Ahora, el Banco Mundial y otras fuentes occidentales confirman algo que era ya evidente en el día a día: el resultado de las sanciones occidentales es similar al de la ofensiva ucraniana. Rusia ha sufrido daños, pero los objetivos occidentales no se han cumplido. Según el último informe del Banco Mundial, Rusia es la quinta economía mundial en términos de paridad de poder de compra (PPP), superando incluso a Alemania, el antiguo motor económico de la Unión Europea, que se plantea ahora que será necesario un plan económico para lograr una transición energética sin echar a perder su industria. “Occidente atacó a la economía rusa. El resultado es otro callejón sin salida”, titulaba esta semana The Wall Street Journal en uno más de los muchos artículos que ya asumen que tampoco en el frente económico el ataque sorpresa ha resultado ser todo lo efectivo que se esperaba. La economía rusa se contrajo el 2022 un 2,1%, un daño sustancial que sin duda afectó a las vidas de la población, pero un resultado soportable teniendo en cuenta que, como admite el artículo, “Rusia se convirtió en la más sancionada entre todas las economías relevantes del mundo”. Los datos del FMI confirman la recuperación. “La semana pasada, el Fondo Monetario Internacional dio noticias esperanzadoras para el Kremlin, afirmando que ahora espera que la economía rusa crezca un 1,5% este año apoyada en el extenso gasto público”. Al contrario que Ucrania, que ha utilizado la situación de guerra para ahondar en sus reformas ultra liberales, Moscú ha optado por un keynesianismo militar de aumento de gasto público que está dando más peso al Estado en la economía.

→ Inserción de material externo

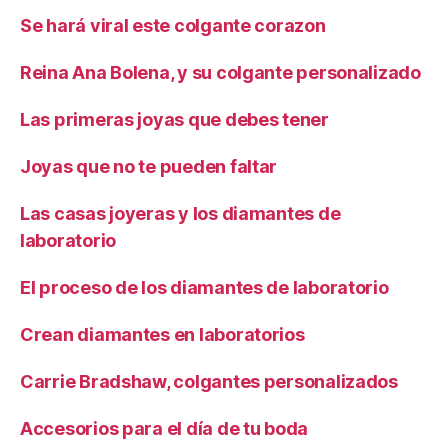
Se hará viral este colgante corazon
Reina Ana Bolena, y su colgante personalizado
Las primeras joyas que debes tener
Joyas que no te pueden faltar
Las casas joyeras y los diamantes de
laboratorio
El proceso de los diamantes de laboratorio
Crean diamantes en laboratorios
Carrie Bradshaw, colgantes personalizados
Accesorios para el día de tu boda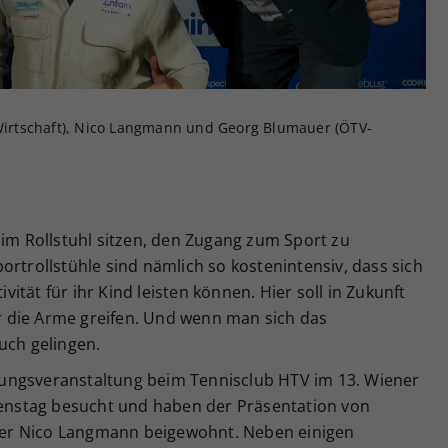
Zweck
generierte ID, für die historische Speicherung
Ihrer vorgenommen Einstellungen, falls der
Webseiten-Betreiber dies eingestellt hat.
irtschaft), Nico Langmann und Georg Blumauer (ÖTV-
 im Rollstuhl sitzen, den Zugang zum Sport zu
ortrollstühle sind nämlich so kostenintensiv, dass sich
ivität für ihr Kind leisten können. Hier soll in Zukunft
 die Arme greifen. Und wenn man sich das
uch gelingen.
ungsveranstaltung beim Tennisclub HTV im 13. Wiener
nstag besucht und haben der Präsentation von
er Nico Langmann beigewohnt. Neben einigen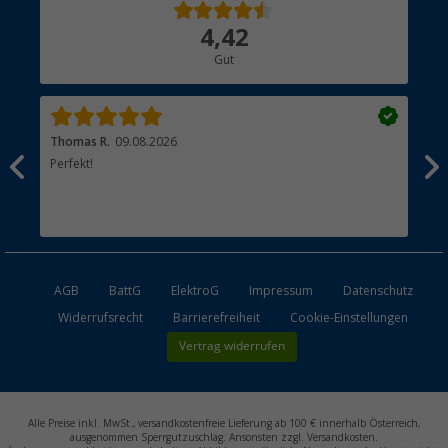
Über uns
4,42
Hauptkatalog
Gut
Händler werden
Thomas R.
09.08.2026
Rei
men.
Perfekt!
Top
esen
AGB
BattG
ElektroG
Impressum
Datenschutz
Widerrufsrecht
Barrierefreiheit
Cookie-Einstellungen
Vertrag widerrufen
Alle Preise inkl. MwSt., versandkostenfreie Lieferung ab 100 € innerhalb Österreich,
ausgenommen Sperrgutzuschlag. Ansonsten zzgl. Versandkosten.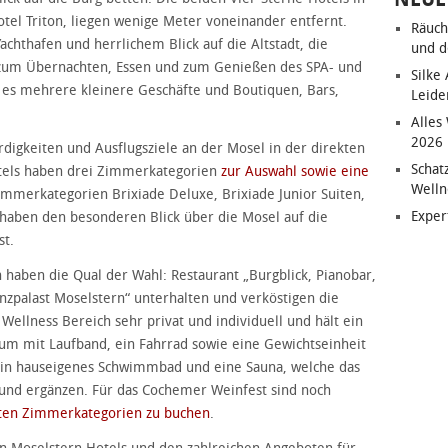
tel Triton, liegen wenige Meter voneinander entfernt.
Räuch
achthafen und herrlichem Blick auf die Altstadt, die
und d
zum Übernachten, Essen und zum Genießen des SPA- und
Silke
 es mehrere kleinere Geschäfte und Boutiquen, Bars,
Leide
Alles
2026
digkeiten und Ausflugsziele an der Mosel in der direkten
Schat
tels haben drei Zimmerkategorien
zur Auswahl sowie eine
Welln
immerkategorien Brixiade Deluxe, Brixiade Junior Suiten,
Exper
n haben den besonderen Blick über die Mosel auf die
st.
n haben die Qual der Wahl: Restaurant „Burgblick, Pianobar,
nzpalast Moselstern“ unterhalten und verköstigen die
 Wellness Bereich sehr privat und individuell und hält ein
aum mit Laufband, ein Fahrrad sowie eine Gewichtseinheit
r ein hauseigenes Schwimmbad und eine Sauna, welche das
und ergänzen. Für das Cochemer Weinfest sind noch
ten Zimmerkategorien zu buchen
.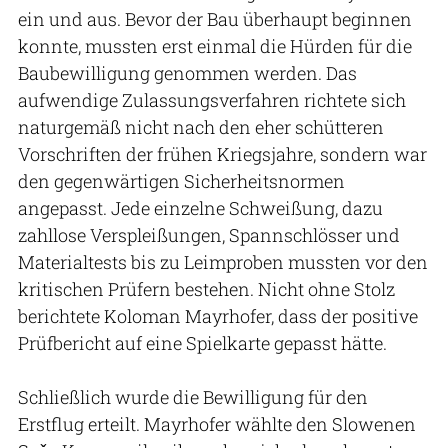
ein und aus. Bevor der Bau überhaupt beginnen
konnte, mussten erst einmal die Hürden für die
Baubewilligung genommen werden. Das
aufwendige Zulassungsverfahren richtete sich
naturgemäß nicht nach den eher schütteren
Vorschriften der frühen Kriegsjahre, sondern war
den gegenwärtigen Sicherheitsnormen
angepasst. Jede einzelne Schweißung, dazu
zahllose Verspleißungen, Spannschlösser und
Materialtests bis zu Leimproben mussten vor den
kritischen Prüfern bestehen. Nicht ohne Stolz
berichtete Koloman Mayrhofer, dass der positive
Prüfbericht auf eine Spielkarte gepasst hätte.
Schließlich wurde die Bewilligung für den
Erstflug erteilt. Mayrhofer wählte den Slowenen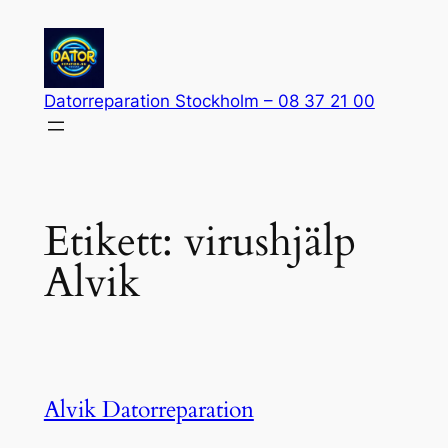
Hoppa
till
innehåll
Datorreparation Stockholm – 08 37 21 00
Etikett:
virushjälp
Alvik
Alvik Datorreparation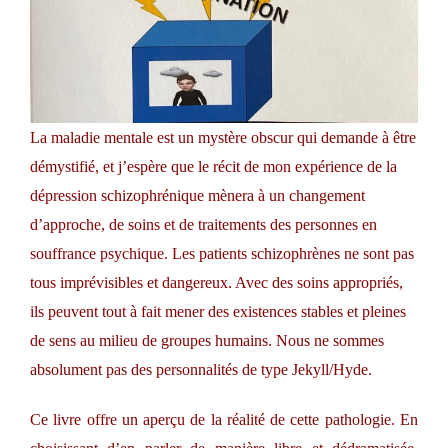
La maladie mentale est un mystère obscur qui demande à être
démystifié, et j’espère que le récit de mon expérience de la
dépression schizophrénique mènera à un changement
d’approche, de soins et de traitements des personnes en
souffrance psychique. Les patients schizophrènes ne sont pas
tous imprévisibles et dangereux. Avec des soins appropriés,
ils peuvent tout à fait mener des existences stables et pleines
de sens au milieu de groupes humains. Nous ne sommes
absolument pas des personnalités de type Jekyll/Hyde.
Ce livre offre un aperçu de la réalité de cette pathologie. En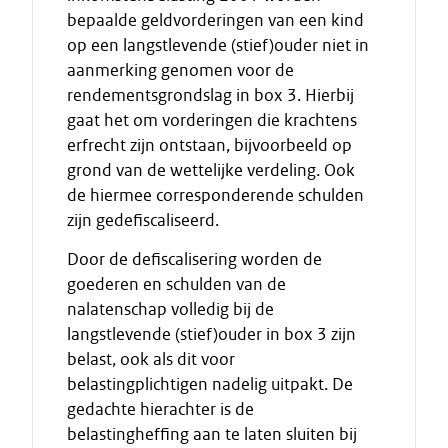
bepaalde geldvorderingen van een kind
op een langstlevende (stief)ouder niet in
aanmerking genomen voor de
rendementsgrondslag in box 3. Hierbij
gaat het om vorderingen die krachtens
erfrecht zijn ontstaan, bijvoorbeeld op
grond van de wettelijke verdeling. Ook
de hiermee corresponderende schulden
zijn gedefiscaliseerd.
Door de defiscalisering worden de
goederen en schulden van de
nalatenschap volledig bij de
langstlevende (stief)ouder in box 3 zijn
belast, ook als dit voor
belastingplichtigen nadelig uitpakt. De
gedachte hierachter is de
belastingheffing aan te laten sluiten bij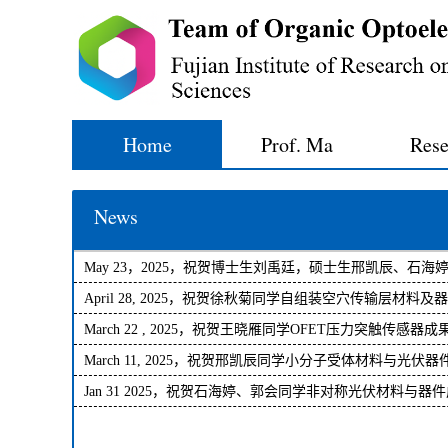
Home
Prof. Ma
Rese
News
May 23，2025，祝贺博士生刘禹廷，硕士生邢凯辰、石海
会、刘丽、徐秋菊、王晓雁通过毕业论文答辩
April 28, 2025，祝贺徐秋菊同学自组装空穴传输层材料及
[20
成果“π-Extended benzocarbazole-based self-assembled monolay
March 22 , 2025，祝贺王晓雁同学OFET压力突触传感器成
materials for high-performance organic solar cells and module
Journal of Colloid and Interface Science发表
March 11, 2025，祝贺邢凯辰同学小分子受体材料与光伏
[20
SCIENCE CHINA Chemistry杂志发表
果“Photovoltage Enhancement of M-Series Acceptor-Based Pol
Jan 31 2025，祝贺石海婷、郭会同学非对称光伏材料与器
[20
Solar Cells and Minimodules through the Modulation of Charge
“Strategies to improve the photovoltaic performance of M-serie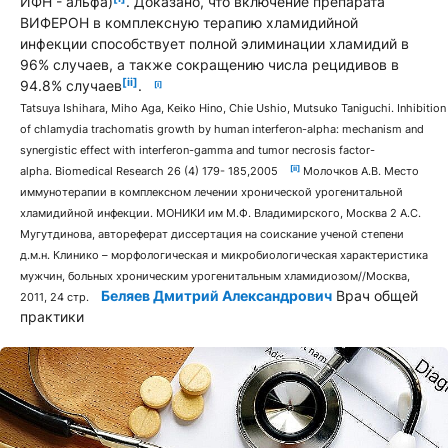
ИФН - альфа)
. Доказано, что включение препарата
ВИФЕРОН в комплексную терапию хламидийной
инфекции способствует полной элиминации хламидий в
96% случаев, а также сокращению числа рецидивов в
[ii]
94.8% случаев
.
[i]
Tatsuya Ishihara, Miho Aga, Keiko Hino, Chie Ushio, Mutsuko Taniguchi. Inhibition
of chlamydia trachomatis growth by human interferon-alpha: mechanism and
synergistic effect with interferon-gamma and tumor necrosis factor-
[ii]
alpha. Biomedical Research 26 (4) 179- 185,2005
Молочков А.В. Место
иммунотерапии в комплексном лечении хронической урогенитальной
хламидийной инфекции. МОНИКИ им М.Ф. Владимирского, Москва 2 A.C.
Мугутдинова, автореферат диссертация на соискание ученой степени
д.м.н. Клинико – морфологическая и микробиологическая характеристика
мужчин, больных хроническим урогенитальным хламидиозом//Москва,
Беляев Дмитрий Александрович
Врач общей
2011, 24 стр.
практики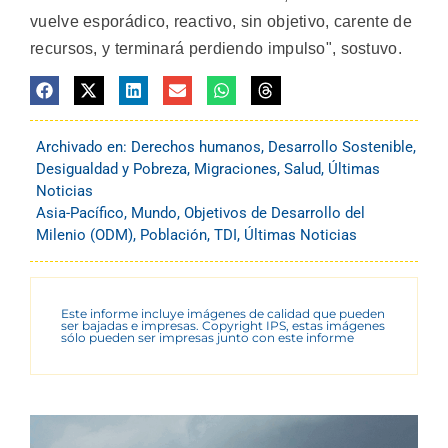
vuelve esporádico, reactivo, sin objetivo, carente de
recursos, y terminará perdiendo impulso", sostuvo.
Archivado en:
Derechos humanos
,
Desarrollo Sostenible
,
Desigualdad y Pobreza
,
Migraciones
,
Salud
,
Últimas
Noticias
Asia-Pacífico
,
Mundo
,
Objetivos de Desarrollo del
Milenio (ODM)
,
Población
,
TDI
,
Últimas Noticias
Este informe incluye imágenes de calidad que pueden
ser bajadas e impresas. Copyright IPS, estas imágenes
sólo pueden ser impresas junto con este informe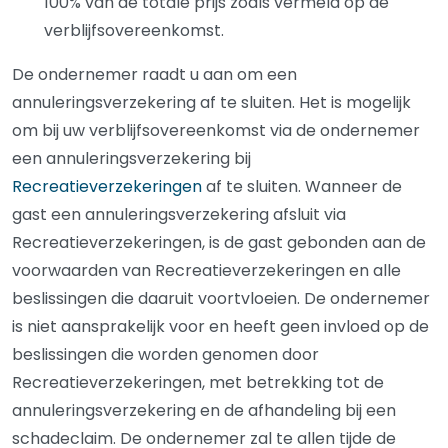
100% van de totale prijs zoals vermeld op de
verblijfsovereenkomst.
De ondernemer raadt u aan om een
annuleringsverzekering af te sluiten. Het is mogelijk
om bij uw verblijfsovereenkomst via de ondernemer
een annuleringsverzekering bij
Recreatieverzekeringen
af te sluiten. Wanneer de
gast een annuleringsverzekering afsluit via
Recreatieverzekeringen, is de gast gebonden aan de
voorwaarden van Recreatieverzekeringen en alle
beslissingen die daaruit voortvloeien. De ondernemer
is niet aansprakelijk voor en heeft geen invloed op de
beslissingen die worden genomen door
Recreatieverzekeringen, met betrekking tot de
annuleringsverzekering en de afhandeling bij een
schadeclaim. De ondernemer zal te allen tijde de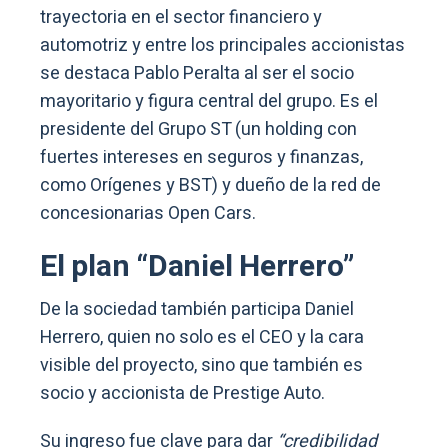
trayectoria en el sector financiero y
automotriz y entre los principales accionistas
se destaca Pablo Peralta al ser el socio
mayoritario y figura central del grupo. Es el
presidente del Grupo ST (un holding con
fuertes intereses en seguros y finanzas,
como Orígenes y BST) y dueño de la red de
concesionarias Open Cars.
El plan “Daniel Herrero”
De la sociedad también participa Daniel
Herrero, quien no solo es el CEO y la cara
visible del proyecto, sino que también es
socio y accionista de Prestige Auto.
Su ingreso fue clave para dar
“credibilidad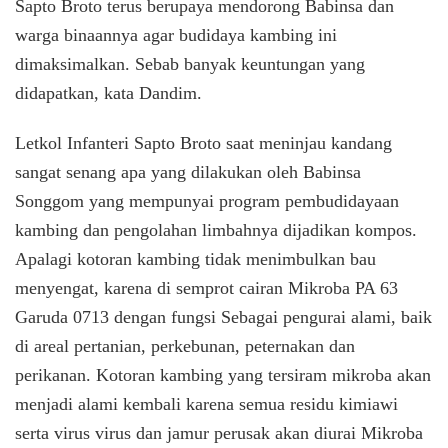
Sapto Broto terus berupaya mendorong Babinsa dan
warga binaannya agar budidaya kambing ini
dimaksimalkan. Sebab banyak keuntungan yang
didapatkan, kata Dandim.
Letkol Infanteri Sapto Broto saat meninjau kandang
sangat senang apa yang dilakukan oleh Babinsa
Songgom yang mempunyai program pembudidayaan
kambing dan pengolahan limbahnya dijadikan kompos.
Apalagi kotoran kambing tidak menimbulkan bau
menyengat, karena di semprot cairan Mikroba PA 63
Garuda 0713 dengan fungsi Sebagai pengurai alami, baik
di areal pertanian, perkebunan, peternakan dan
perikanan. Kotoran kambing yang tersiram mikroba akan
menjadi alami kembali karena semua residu kimiawi
serta virus virus dan jamur perusak akan diurai Mikroba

“Detrás de la resiliencia económica de Rusia”, explica el artículo, “está un estímulo significativo del Gobierno, un giro a la economía de guerra y una redirección sin precedentes de su comercio a los socios asiáticos, fundamentalmente China e India, afirman los expertos”. La pérdida de capacidad de Estados Unidos a la hora de forzar a otras grandes economías a plegarse a su política unilateral de sanciones ha supuesto para la economía rusa una línea de salvación que Occidente no parece haber previsto.

La respuesta occidental, en cambio, sí puede considerarse previsible. “La administración Biden defiende que las sanciones son vitales a la hora de aumentar el precio que Rusia paga por su guerra en Ucrania. Las últimas estadísticas de crecimiento esconden el daño real que está sintiendo la economía, afirmó un oficial de alto cargo de la administración”. Con la fallida política de sanciones como única herramienta en su mano, la única respuesta es dudar incluso de los datos del Banco Mundial y del Fondo Monetario Internacional, lo que haga falta para no tener que admitir que la capacidad de Washington de imponer sanciones unilaterales contra una gran economía comienza a ser limitada.